In addition, an SoC model can convincingly beat (single-agent)
state-of-art methods on a challenging domain. An SoC model can use
domain-specific knowledge to improve performance. RL can be scaled
up such that it can be applied in specific real-world systems, for
example complex dialogue systems or bot environments. In this
context, using domain knowledge to achieve good performance on an
otherwise intractable domain is acceptable. SoC is illustrated in
at least two specific settings, called action aggregation, and
ensemble RL. SoC's expressive power is wider and that other SoC
settings are possible.
[0310] The SoC configuration used in the some embodiments included
a high-level agent with only communication actions and a low-level
agent that only performs environment actions. As an example of a
variation, alternative configurations that use more than two agents
can be substituted. The reward function in reinforcement learning
often plays a double role: it acts as both the performance
objective, specifying what type of behavior is desired, as well as
the learning objective, that is, the feedback signal that modifies
the agent's behavior. That these two roles do not always combine
well into a single function becomes clear from domains with sparse
rewards, where learning can be prohibitively slow. The SoC model
addresses this by fully separating the performance objective,
including the reward function of the environment, from the learning
objectives of the agents, including their reward functions.

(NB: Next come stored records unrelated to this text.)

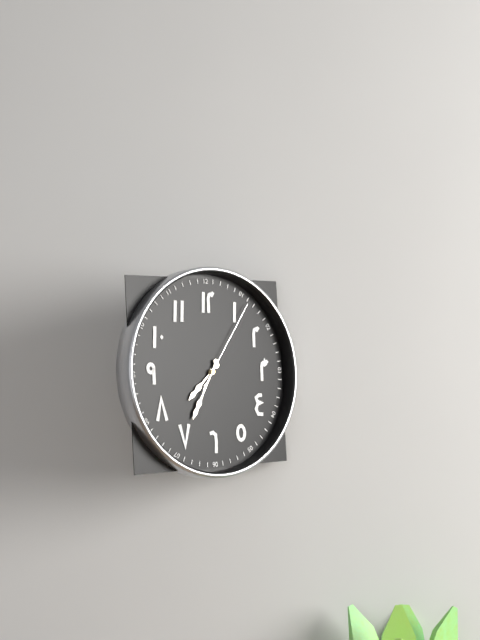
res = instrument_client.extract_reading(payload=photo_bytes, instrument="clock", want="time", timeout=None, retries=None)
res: 7:35:06
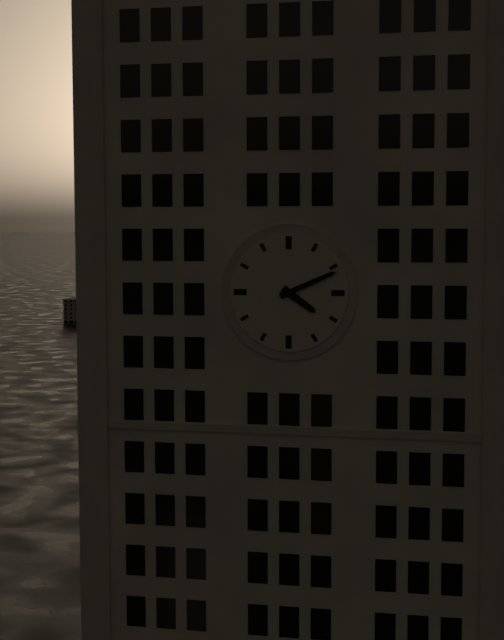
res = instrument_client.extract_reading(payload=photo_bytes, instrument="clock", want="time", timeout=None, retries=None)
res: 4:11
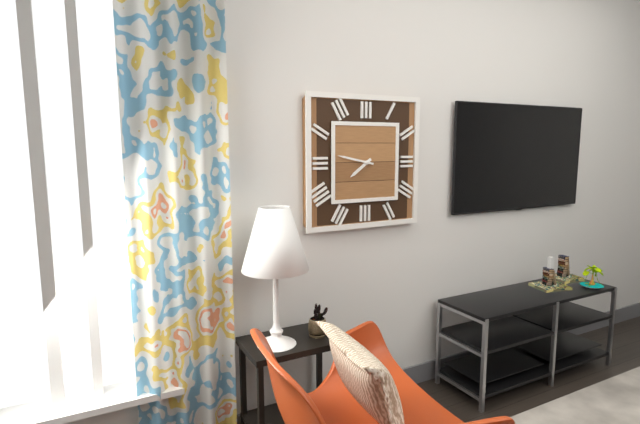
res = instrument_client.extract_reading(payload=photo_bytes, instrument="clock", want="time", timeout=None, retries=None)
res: 7:47
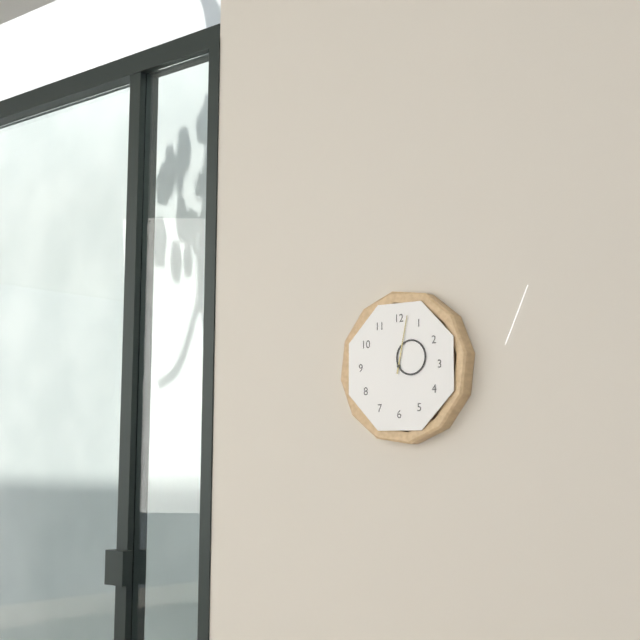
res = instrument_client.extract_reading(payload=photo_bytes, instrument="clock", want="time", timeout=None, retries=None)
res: 2:02
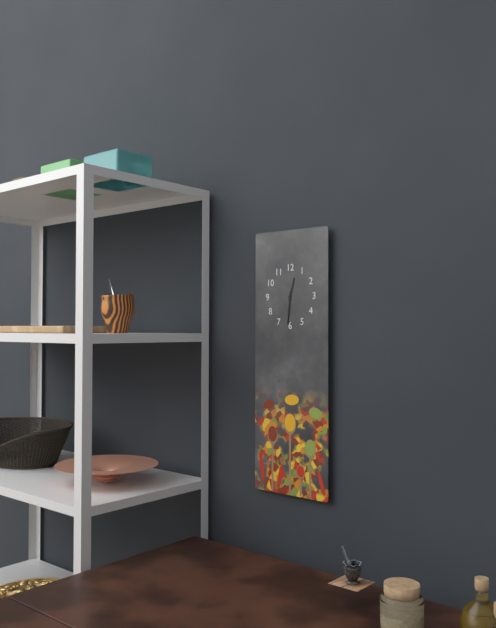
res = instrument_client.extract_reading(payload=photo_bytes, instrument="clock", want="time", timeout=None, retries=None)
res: 12:31
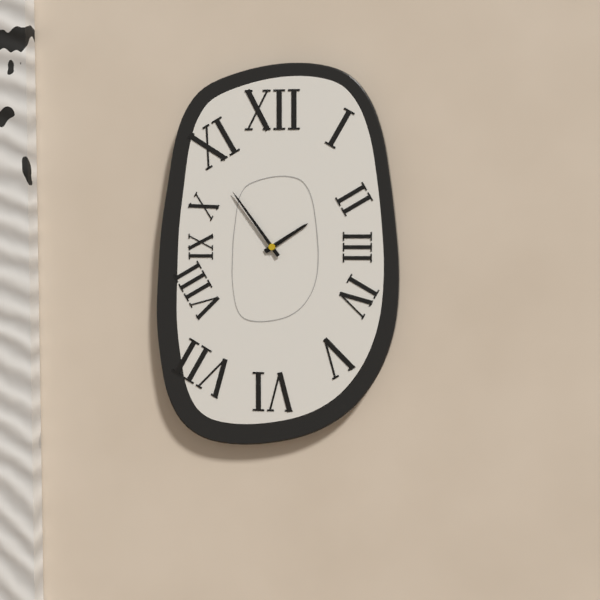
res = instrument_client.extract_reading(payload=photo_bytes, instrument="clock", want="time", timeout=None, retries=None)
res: 1:54
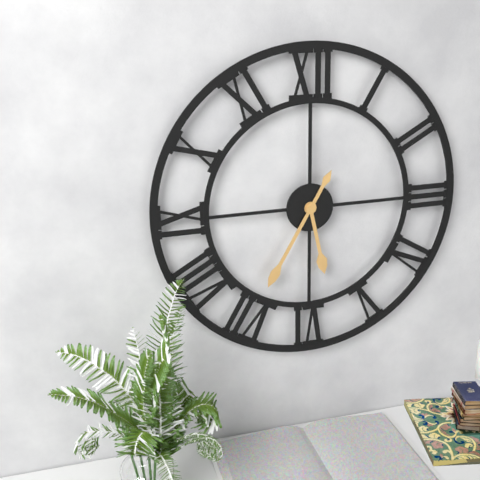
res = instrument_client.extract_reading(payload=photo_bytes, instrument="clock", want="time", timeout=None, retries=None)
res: 5:35
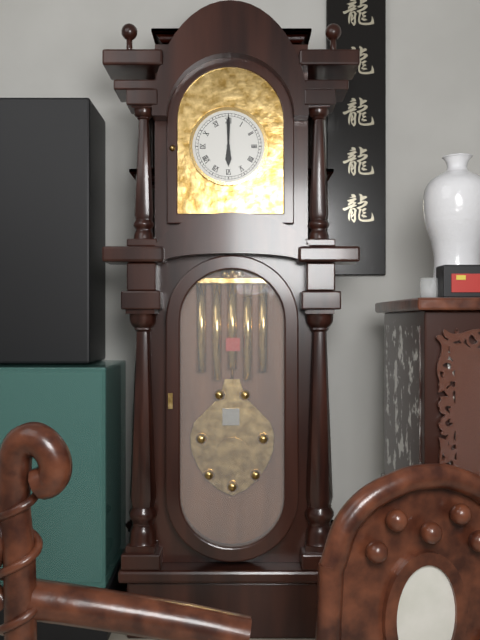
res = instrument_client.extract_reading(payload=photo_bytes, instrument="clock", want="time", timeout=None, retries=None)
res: 6:00
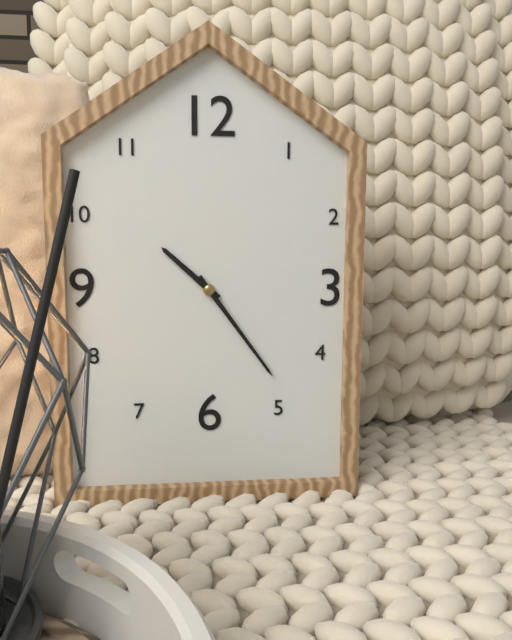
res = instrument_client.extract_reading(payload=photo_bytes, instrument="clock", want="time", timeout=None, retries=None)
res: 10:24
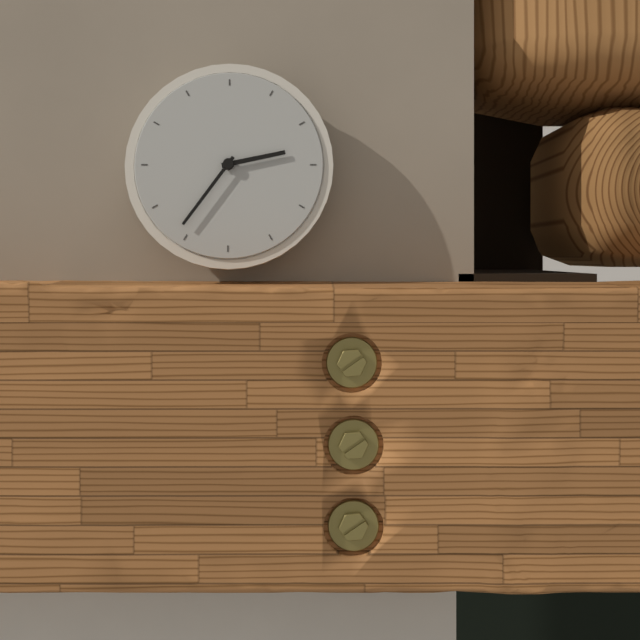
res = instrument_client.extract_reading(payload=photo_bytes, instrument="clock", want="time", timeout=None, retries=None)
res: 2:36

[0311] Separation between performance objective and learning
objective further separates the SoC model from options. Options,
once learned, aggregate the rewards obtained from the environment.
Hence, the top-level agent of a hierarchical system based on
options learns a value function based on the environment
reward.
[0312] In some examples, there is a framework for solving
single-agent tasks using multiple agents where different agents are
concerned with different parts of the task. Conditions under which
convergence of Q-learning occurs (to a recursive optimal policy)

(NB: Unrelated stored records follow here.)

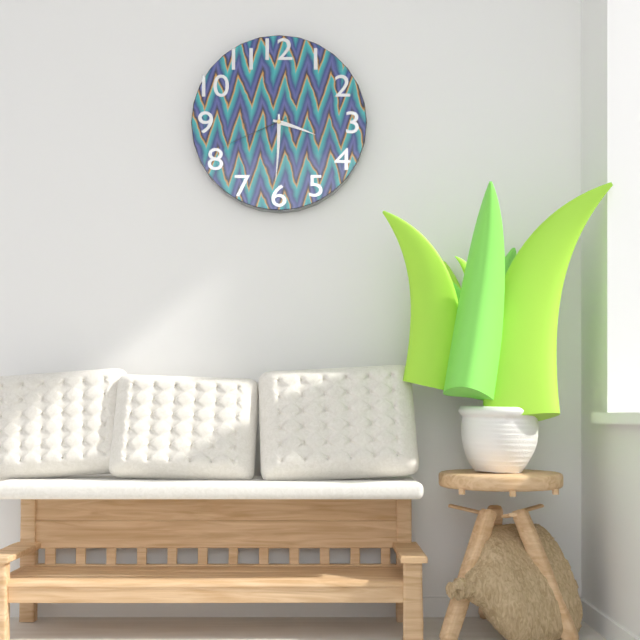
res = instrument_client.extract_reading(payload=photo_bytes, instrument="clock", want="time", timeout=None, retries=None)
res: 3:30:41
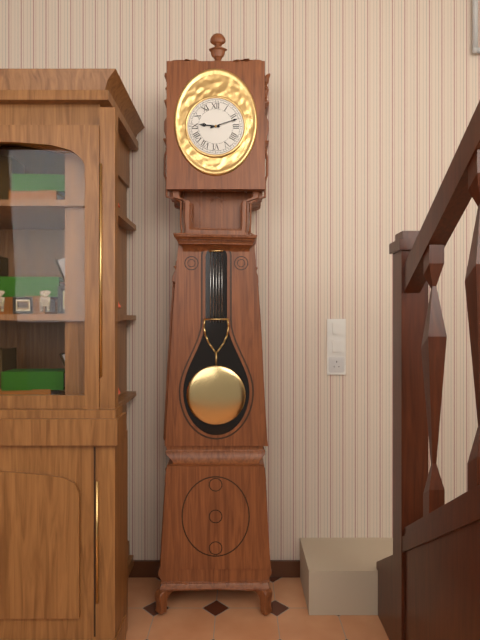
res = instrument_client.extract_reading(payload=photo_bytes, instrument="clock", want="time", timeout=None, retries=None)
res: 9:12
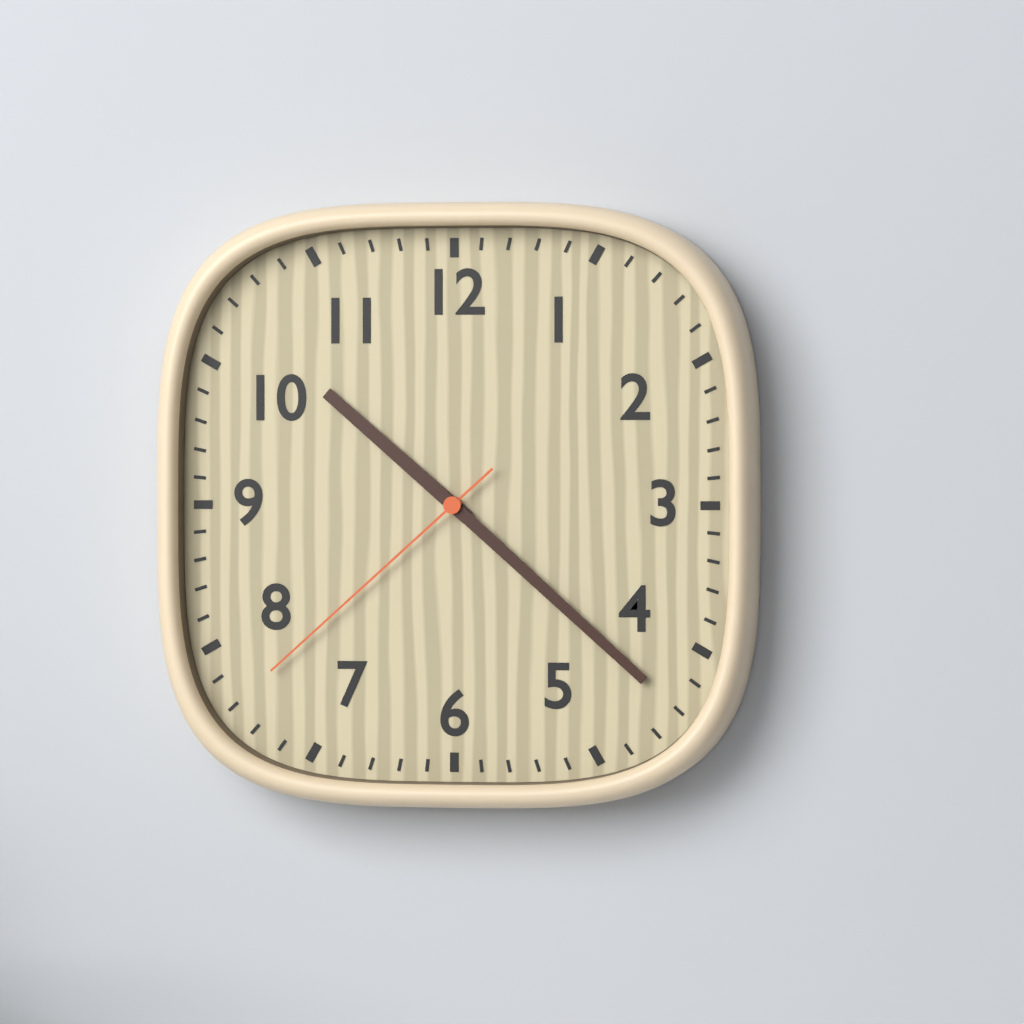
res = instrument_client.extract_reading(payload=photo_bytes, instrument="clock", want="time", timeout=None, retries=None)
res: 10:22:38
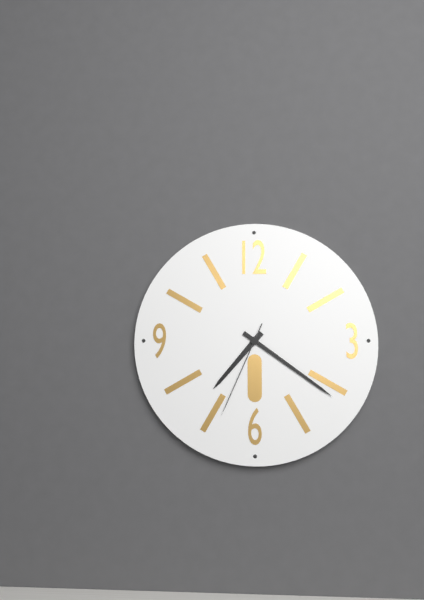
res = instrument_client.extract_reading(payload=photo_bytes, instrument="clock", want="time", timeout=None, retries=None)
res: 7:21:34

were identified and validated.
[0313] Disclosed embodiments further relate to a Hybrid Reward
Architecture (HRA). One of the strengths of HRA is that it can
exploit domain knowledge to a much greater extent than single-head
methods. This was shown clearly by the fruit collection task: while
removing irrelevant features caused a large improvement in
performance for HRA, for DQN no effective learning occurred when
provided with the same network architecture. Furthermore,
separating the pixel image into multiple binary channels only
caused a small improvement in the performance of A3C over learning
directly from pixel. This demonstrates that the reason that modern
deep RL struggle with Ms. Pac-Man is not related to learning from
pixels; the underlying issue is that the optimal value function for
Ms. Pac-Man cannot easily be mapped to a low-dimensional
representation.
[0314] HRA performs well in the MS. PAC-MAN experiment, in part, by
learning close to 1800 general value functions. This results in an
exponential breakdown of the problem size: whereas the input
state-space corresponding with the binary channels is in the order
of 10.sup.77, each GVF has a state-space in the order of 10.sup.3
states, small enough to be represented without function
approximation. While a deep network for representing each GVF could
have been used, using a deep network for such small problems can
hurt more than it helps, as evidenced by the experiments on the
fruit collection domain.
[0315] Many real-world tasks allow for reward decomposition. Even
if the reward function can only be decomposed in two or three
components, reward decomposition can provide significant
improvements due to the exponential decrease of the problem size
that decomposition might cause.
Example Processes
[0316] FIG. 32 illustrates an example process 2200 for taking an
action with respect to a task using separation of concerns. The
process 2200 can begin with the flow moving to operation 2202,
which involves obtaining the task. Following operation 2202, the
flow can move to operation 2204, which involves decomposing the
task into a plurality of agents. Following operation 2204, the flow
can move to operation 2206, which involves training the plurality
of agents. Following operation 2206, the flow can move to operation
2208, which involves taking an action with respect to the task
based on the agents.
[0317] As should be appreciated, the disclosed steps of process
2200 are described for purposes of illustrating the present methods
and systems and are not intended to limit the disclosure to a
particular sequence of steps. For example, the steps may be
performed in differing order, two or more steps may be performed
concurrently, additional steps may be performed, and disclosed
steps may be excluded without departing from the present
disclosure.
[0318] FIG. 33 illustrates an example separation of concerns engine
2300 implementing a process 2301 for completing a task using
separation of concerns. The process can begin with the flow moving
to operation 2302, which involves obtaining agents. Following
operation 2302, the flow can move to operation 2304, which involves
obtaining a task. Following operation 2304, the flow can move to
operation 2306 and then operation 2308. Operation 2306 involves
observing a portion of the state space of the task. Operation 2308
involves selecting an action. Operations 2306 and 2308 can be
performed for each agent. Following operation 2306 and operation
2308, the flow can move to operation 2310, which involves selecting
an action from the actions selected with each agent. Following
operation 2310, the flow can move to operation 2312, which involves
performing the selected action with respect to the task. If the
task is complete following the action, the method can end. If the
task is not complete, the flow can return to operation 2306 where a
portion of an updated state space of the task is observed.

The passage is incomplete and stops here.